Problem statement –
This exercise calls for every line of the listing below that contains the word "witnesses".

Records for this task –
%%

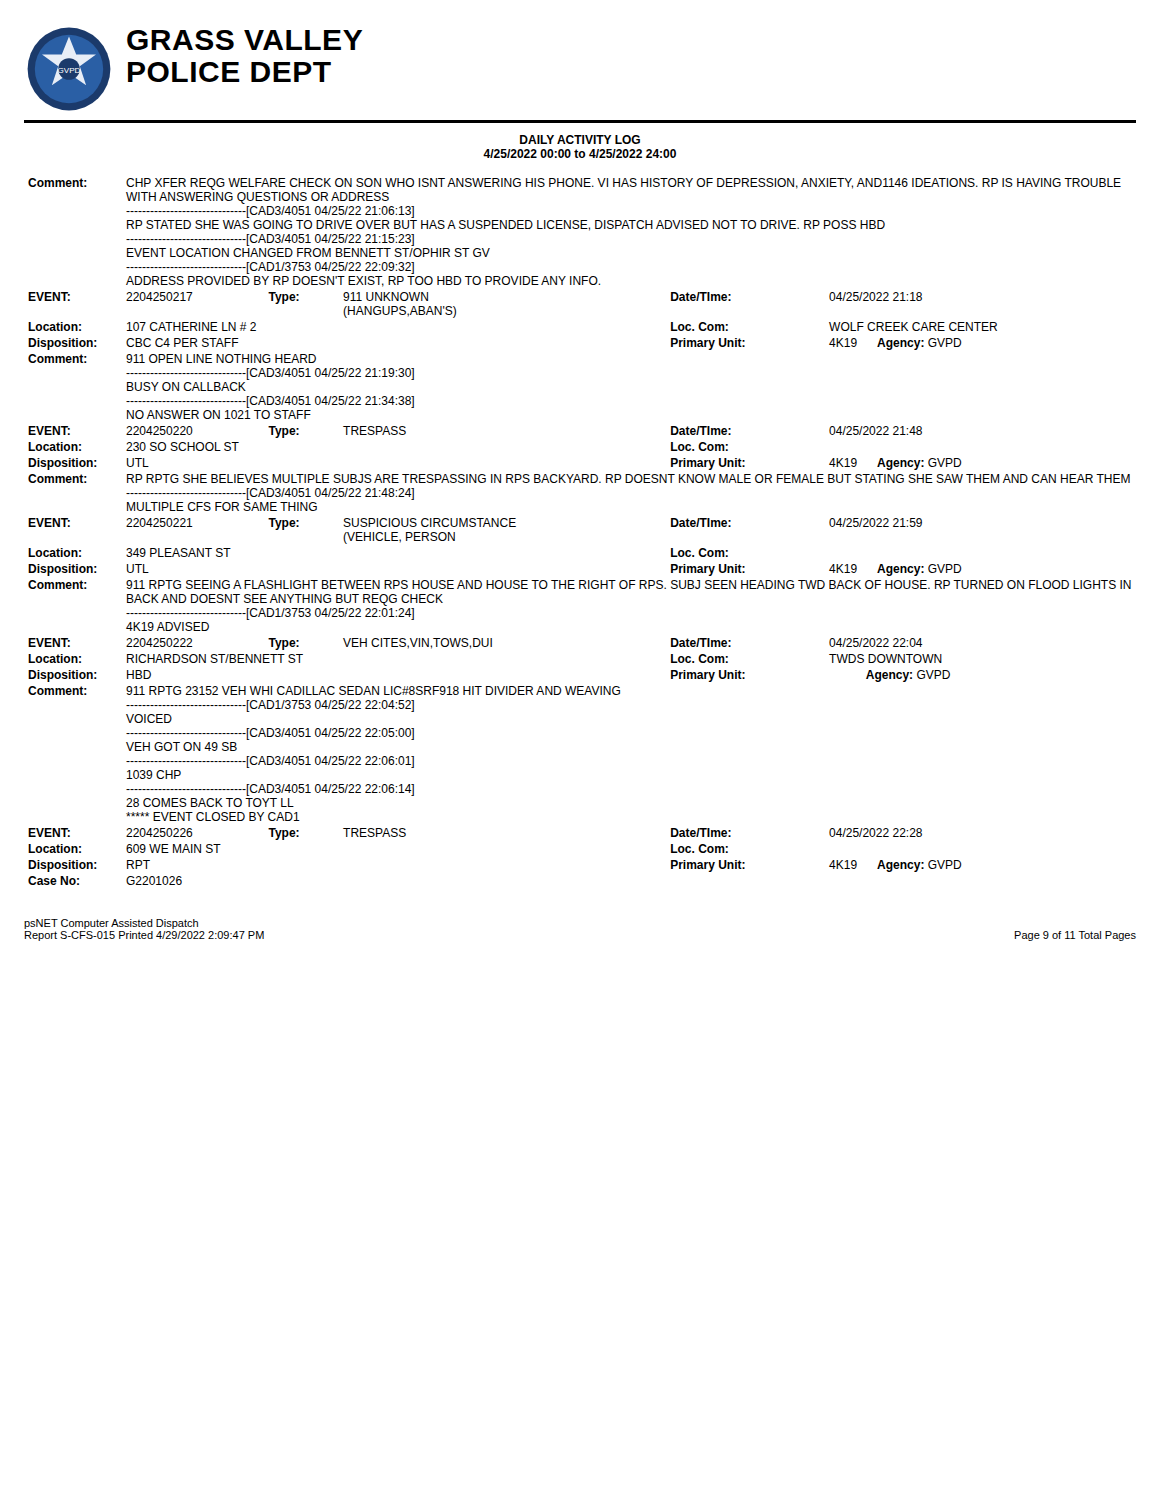GVPD
GRASS VALLEY
POLICE DEPT
DAILY ACTIVITY LOG
4/25/2022 00:00 to 4/25/2022 24:00
| Comment: | CHP XFER REQG WELFARE CHECK ON SON WHO ISNT ANSWERING HIS PHONE. VI HAS HISTORY OF DEPRESSION, ANXIETY, AND1146 IDEATIONS. RP IS HAVING TROUBLE WITH ANSWERING QUESTIONS OR ADDRESS ------------------------------[CAD3/4051 04/25/22 21:06:13] RP STATED SHE WAS GOING TO DRIVE OVER BUT HAS A SUSPENDED LICENSE, DISPATCH ADVISED NOT TO DRIVE. RP POSS HBD ------------------------------[CAD3/4051 04/25/22 21:15:23] EVENT LOCATION CHANGED FROM BENNETT ST/OPHIR ST GV ------------------------------[CAD1/3753 04/25/22 22:09:32] ADDRESS PROVIDED BY RP DOESN'T EXIST, RP TOO HBD TO PROVIDE ANY INFO. |
| EVENT: | 2204250217 | Type: | 911 UNKNOWN (HANGUPS,ABAN'S) | Date/TIme: | 04/25/2022 21:18 |
| Location: | 107 CATHERINE LN # 2 | Loc. Com: | WOLF CREEK CARE CENTER |
| Disposition: | CBC C4 PER STAFF | Primary Unit: | 4K19 Agency: GVPD |
| Comment: | 911 OPEN LINE NOTHING HEARD ------------------------------[CAD3/4051 04/25/22 21:19:30] BUSY ON CALLBACK ------------------------------[CAD3/4051 04/25/22 21:34:38] NO ANSWER ON 1021 TO STAFF |
| EVENT: | 2204250220 | Type: | TRESPASS | Date/TIme: | 04/25/2022 21:48 |
| Location: | 230 SO SCHOOL ST | Loc. Com: | |
| Disposition: | UTL | Primary Unit: | 4K19 Agency: GVPD |
| Comment: | RP RPTG SHE BELIEVES MULTIPLE SUBJS ARE TRESPASSING IN RPS BACKYARD. RP DOESNT KNOW MALE OR FEMALE BUT STATING SHE SAW THEM AND CAN HEAR THEM ------------------------------[CAD3/4051 04/25/22 21:48:24] MULTIPLE CFS FOR SAME THING |
| EVENT: | 2204250221 | Type: | SUSPICIOUS CIRCUMSTANCE (VEHICLE, PERSON | Date/TIme: | 04/25/2022 21:59 |
| Location: | 349 PLEASANT ST | Loc. Com: | |
| Disposition: | UTL | Primary Unit: | 4K19 Agency: GVPD |
| Comment: | 911 RPTG SEEING A FLASHLIGHT BETWEEN RPS HOUSE AND HOUSE TO THE RIGHT OF RPS. SUBJ SEEN HEADING TWD BACK OF HOUSE. RP TURNED ON FLOOD LIGHTS IN BACK AND DOESNT SEE ANYTHING BUT REQG CHECK ------------------------------[CAD1/3753 04/25/22 22:01:24] 4K19 ADVISED |
| EVENT: | 2204250222 | Type: | VEH CITES,VIN,TOWS,DUI | Date/TIme: | 04/25/2022 22:04 |
| Location: | RICHARDSON ST/BENNETT ST | Loc. Com: | TWDS DOWNTOWN |
| Disposition: | HBD | Primary Unit: | Agency: GVPD |
| Comment: | 911 RPTG 23152 VEH WHI CADILLAC SEDAN LIC#8SRF918 HIT DIVIDER AND WEAVING ------------------------------[CAD1/3753 04/25/22 22:04:52] VOICED ------------------------------[CAD3/4051 04/25/22 22:05:00] VEH GOT ON 49 SB ------------------------------[CAD3/4051 04/25/22 22:06:01] 1039 CHP ------------------------------[CAD3/4051 04/25/22 22:06:14] 28 COMES BACK TO TOYT LL ***** EVENT CLOSED BY CAD1 |
| EVENT: | 2204250226 | Type: | TRESPASS | Date/TIme: | 04/25/2022 22:28 |
| Location: | 609 WE MAIN ST | Loc. Com: | |
| Disposition: | RPT | Primary Unit: | 4K19 Agency: GVPD |
| Case No: | G2201026 |
psNET Computer Assisted Dispatch
Report S-CFS-015 Printed 4/29/2022 2:09:47 PM
Page 9 of 11 Total Pages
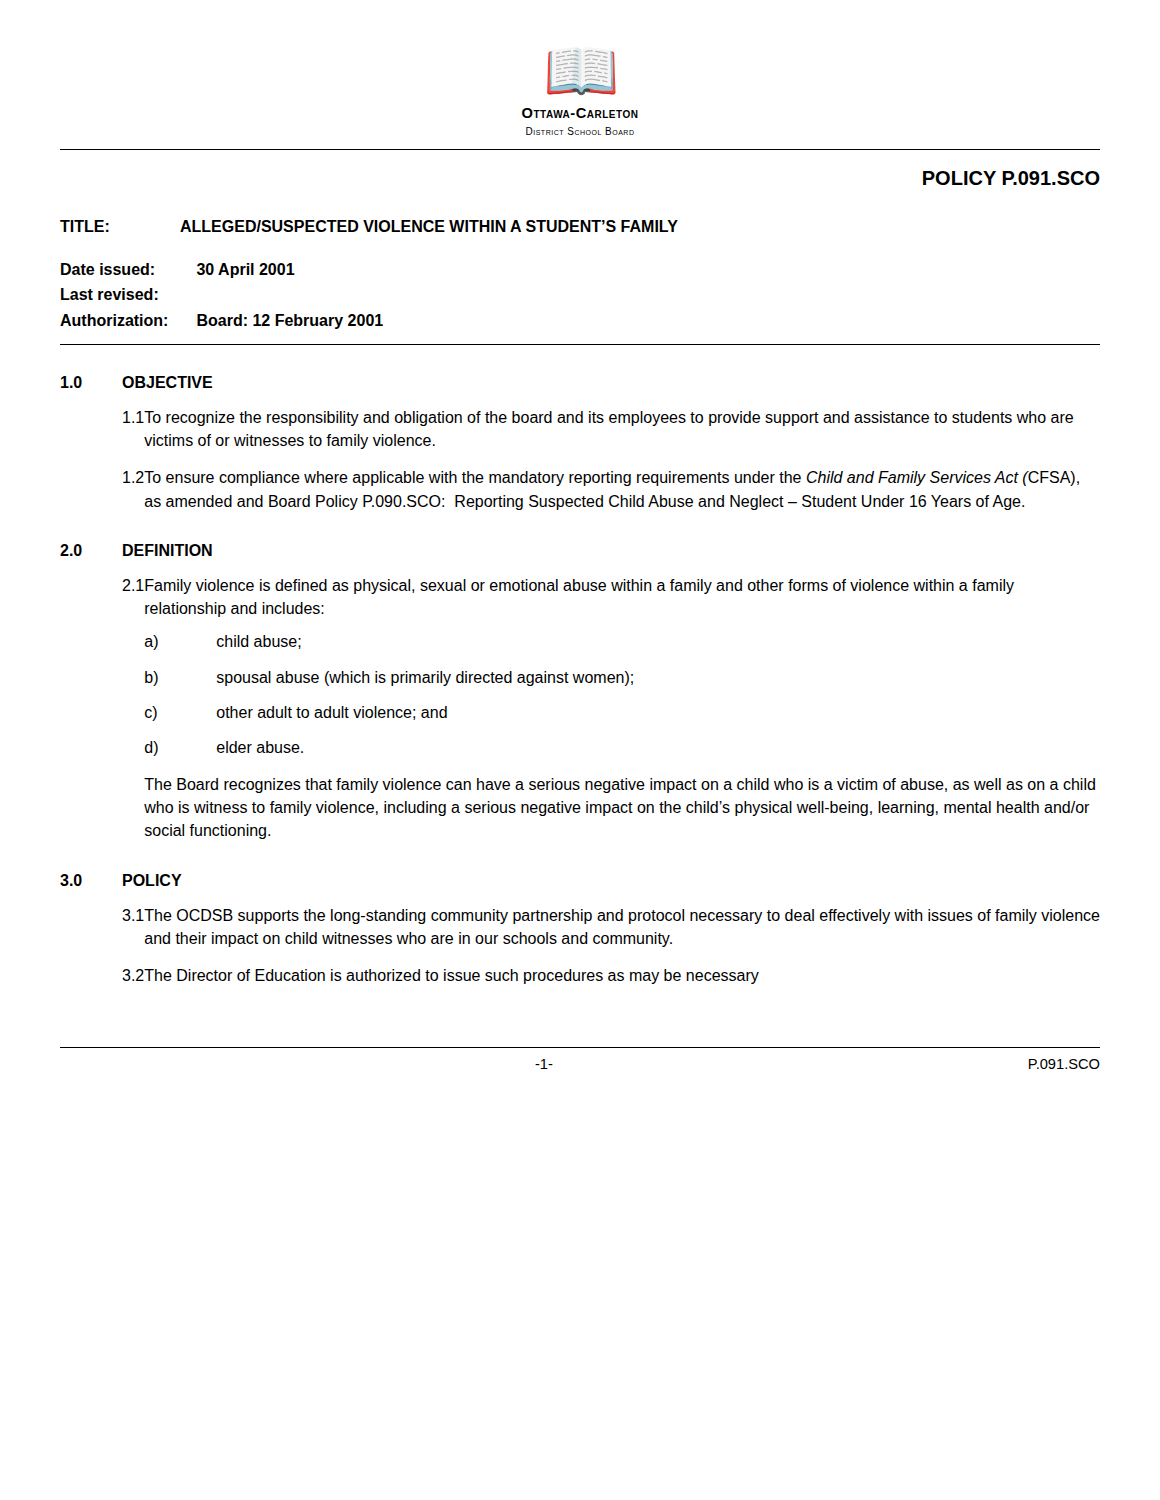📖
Ottawa-Carleton
District School Board
POLICY P.091.SCO
TITLE: ALLEGED/SUSPECTED VIOLENCE WITHIN A STUDENT’S FAMILY
| Date issued: | 30 April 2001 |
| Last revised: | |
| Authorization: | Board: 12 February 2001 |
1.0 OBJECTIVE
1.1
To recognize the responsibility and obligation of the board and its employees to provide support and assistance to students who are victims of or witnesses to family violence.
1.2
To ensure compliance where applicable with the mandatory reporting requirements under the Child and Family Services Act (CFSA), as amended and Board Policy P.090.SCO: Reporting Suspected Child Abuse and Neglect – Student Under 16 Years of Age.
2.0 DEFINITION
2.1
Family violence is defined as physical, sexual or emotional abuse within a family and other forms of violence within a family relationship and includes:
a)
child abuse;
b)
spousal abuse (which is primarily directed against women);
c)
other adult to adult violence; and
d)
elder abuse.
The Board recognizes that family violence can have a serious negative impact on a child who is a victim of abuse, as well as on a child who is witness to family violence, including a serious negative impact on the child’s physical well-being, learning, mental health and/or social functioning.
3.0 POLICY
3.1
The OCDSB supports the long-standing community partnership and protocol necessary to deal effectively with issues of family violence and their impact on child witnesses who are in our schools and community.
3.2
The Director of Education is authorized to issue such procedures as may be necessary
-1-
P.091.SCO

%%

Response area –
To recognize the responsibility and obligation of the board and its employees to provide support and assistance to students who are victims of or witnesses to family violence.
The OCDSB supports the long-standing community partnership and protocol necessary to deal effectively with issues of family violence and their impact on child witnesses who are in our schools and community.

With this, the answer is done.